In the entries below, give the lines from the one containing "Give us a call" through the one containing "2017 Firearm Safety" as a numbered list, leaving out any blank lines.
[DATA TO EXAMINE — start]
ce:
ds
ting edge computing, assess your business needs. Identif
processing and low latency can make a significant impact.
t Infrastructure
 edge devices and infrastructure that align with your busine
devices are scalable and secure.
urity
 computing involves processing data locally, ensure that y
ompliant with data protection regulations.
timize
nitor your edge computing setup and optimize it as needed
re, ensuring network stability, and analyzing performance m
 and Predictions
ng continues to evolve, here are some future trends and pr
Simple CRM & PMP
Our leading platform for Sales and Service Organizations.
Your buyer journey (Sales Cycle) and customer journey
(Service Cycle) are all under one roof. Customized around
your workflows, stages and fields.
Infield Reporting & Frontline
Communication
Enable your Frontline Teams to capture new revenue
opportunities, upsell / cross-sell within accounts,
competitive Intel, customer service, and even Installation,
[DATA TO EXAMINE — finish]
[DATA TO EXAMINE — start]
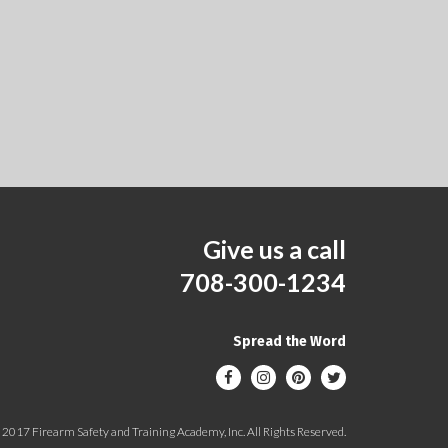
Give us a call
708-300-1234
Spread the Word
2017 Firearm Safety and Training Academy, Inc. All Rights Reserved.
[DATA TO EXAMINE — finish]
> _RESULT FOR THIS EXERCISE_
1. Give us a call
2. 708-300-1234
3. Spread the Word
4. 2017 Firearm Safety and Training Academy, Inc. All Rights Reserved.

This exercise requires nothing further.